Anyway, made it in no time and went to see Yad Vashem - the Israeli Holocaust Museum.

The place is truly impressive, in a harrowing and sobering way obviously. Not an awful lot you can say about it besides count your blessings about not being born there and then. And ponder about the depths of human evil and whether we will get that deep again.

There are screens scattered all over the place with survivors telling their stories. It's pretty amazing how realistic it makes the whole thing- I mean these people tell about their experiences 60 or 70 years ago, remembering every minute horrific detail as if it happened that morning. Then, at the end of the exhibition is the Hall of Names - a huge hall with files over files listing the names of people who perished in the holocaust. I am talking thousands of folders - millions of names. And the scary thing is that there are probably millions of people, whose names we will never know. People from communities that have disappeared altogether off the face of the earth.
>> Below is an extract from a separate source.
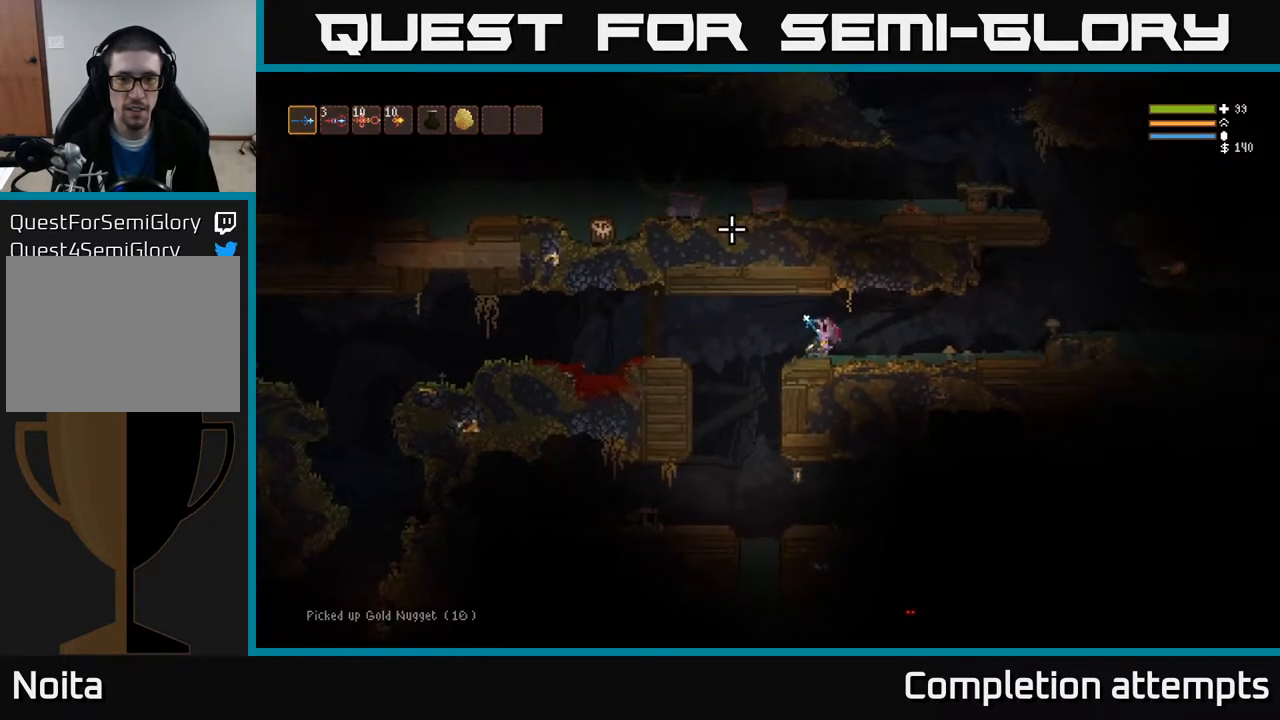
{"buttons": [], "left_stick": "center", "right_stick": "up-left", "events": []}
Then you walk through the last door to find yourself almost suspended midair, looking at the blue horizon and green expenses of Jerusalem...

Monday, April 6, 2009

By Popular Demand...

Just in case you always wanted to know what it looks like...
Not gonna go into the technicalities but I actually do have to leave the house to upload pics. Crazy place the middle east!
So This is where I normally do my blogging. It's cute and neighbourhoody but a nightmare parking-wise. Even in Tel Aviv standards. It does have the Jewish equivalents of Greenwich Village wannabes - there's a definite artsy vibe here.

Today, however, is crap. It's muggy and you literally feel like you're breathing a sand-dust mixture. So traded the other cafe and all its character for a neater, more strile one at the mall around the corner. With the added bonus of free-of-charge parking.

Sunday, April 5, 2009

I don't mind driving in Tel Aviv - it's not as scary as it used to be (or maybe I am becoming braver). Parking is what sucks.
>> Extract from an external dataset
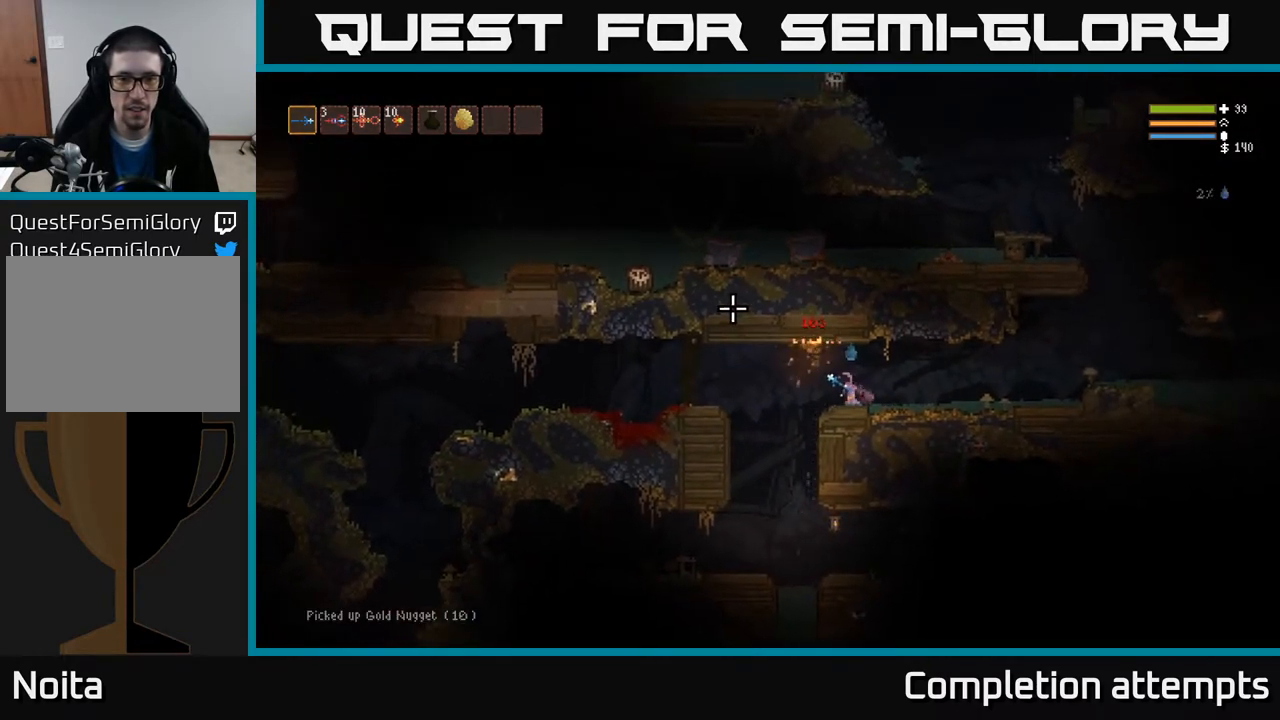
{"buttons": [], "left_stick": "left", "right_stick": "left", "events": [[67, "left_stick", "right"], [67, "right_stick", "left"], [183, "left_stick", "center"], [483, "left_stick", "left"]]}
Firstly - there is no parking.

Secondly - when you do find a parking spot, you better have a rocket scientist (fluent in Hebrew) with you, just to figure out whether you can park there, until what time, and whether or not you need to pay.

The sign above, for example, stipulates that...

(a) Only permit holders (area 6) can park between 5:00PM and 9:00AM the next day.

(b) Between 9:00AM and 5:00PM - parking is permitted but requires that you pay using some magic ticket.

(c) Permit holders (area 5) can park during those times free of charge.

(d) Permit holders (area 9) can park between 7:00AM and 5:00PM free of charge.

Love it.

The other trick you need to be aware of is that sometimes they skipped the signage altogether, and instead used some curbside colour codes. So the red-white signifies no parking, the yellow-red is bus zone during the day, the white-blue bits are where you need to pay for a special ticket. All very colourful but a tad annoying, especially if you're colour blind. Did I mention that I got a parking ticket within 12 hours of landing?










Thursday, April 2, 2009

Foreign Affairs

Just in case you missed the news on SBS last night, as of yesterday Israel has a brand new government.
Some people seem to get excited (or anxious) about the minor details like the new PM or Foreign Minister or whatever. The real news, the big news I mean, is that there is a Landwehr there.

Yes, you got it. The new Immigration minister is Sophia Landwehr, also known as Auntie Sophia.

So if you need a string or two pulled at the immigration ministry, if you wanted to settle down somewhere where there's always divine presence but never a dull moment, or if you just wanted to fight some bad guys and can't afford an Xbox, this could be your opportunity.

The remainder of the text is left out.